▶ Text provided:
• • •

Post by: suzifrommd on October 15, 2013, 08:05:57 AM
I would correct each and every time it happens. You can give them the benefit of the doubt - that they're trying. If that's the case, correcting them will help.

People accommodate the physical conditions of people they love. If one of your parents were hearing-impaired, for example, you'd try to speak extra clearly around them and you'd expect them to remind you if you forget.

This is no different.
Title: Re: correcting mis pronouns ?
Post by: Jessica Merriman on October 15, 2013, 08:18:07 AM
I think a lot of it is just automatic muscle memory. They will get it. It just takes time.
Title: Re: correcting mis pronouns ?
Post by: mrs izzy on October 15, 2013, 08:22:57 AM
My parent since i went full time in 2005 called me by my female name, but still uses he male pronouns most of the times.

I seen Marci Bowers did a interview one time and said her mom still does the male pronouns.

Its now a few years and it just kinda does not effect me as much anymore. I know it is not hurtfuly said.

Hope it gets better, you can make mention that please do not do it in public due to a saftey issue with you and how others might react.

Izzy
Title: Re: correcting mis pronouns ?
Post by: Lesley_Roberta on October 15, 2013, 09:37:00 AM
If you don't talk they don't hear.

Simple as that.

My mom is 80 and on a good day she generally recalls most things. But hey 80 is 80.

She knows I prefer female manners of address, and she knows it bothers me, and she knows I value the acceptance more than some words.

If she goes to her grave never really getting it right, she will pass on knowing I loved her all the more for her accepting me regardless.

Now if a 20 something minor relative or work colleague or casual acquaintance can't get it right, that makes them of limited intellect eventually. The proper response there is 'what? are you that dense? that incapable? do I start referring to YOU in an unacceptable fashion? would you mind being known as doofus?'.

Because our name and manner of address, it's not a 20 digit serial number we are asking them to remember. It's a damned name, and gender.
It's NOT rocket science, it's about them giving a damn to a point.

• • •

▶ Information supplied:
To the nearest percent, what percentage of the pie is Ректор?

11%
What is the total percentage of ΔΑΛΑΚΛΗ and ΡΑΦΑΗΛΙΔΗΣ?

• • •

▶ Brief:
Reproduce the stretch of the forum thread from "If she goes" through "known as doofus?'.", changing "work colleague" to "coworker".

▶ Solution for this problem:
If she goes to her grave never really getting it right, she will pass on knowing I loved her all the more for her accepting me regardless.

Now if a 20 something minor relative or coworker or casual acquaintance can't get it right, that makes them of limited intellect eventually. The proper response there is 'what? are you that dense? that incapable? do I start referring to YOU in an unacceptable fashion? would you mind being known as doofus?'.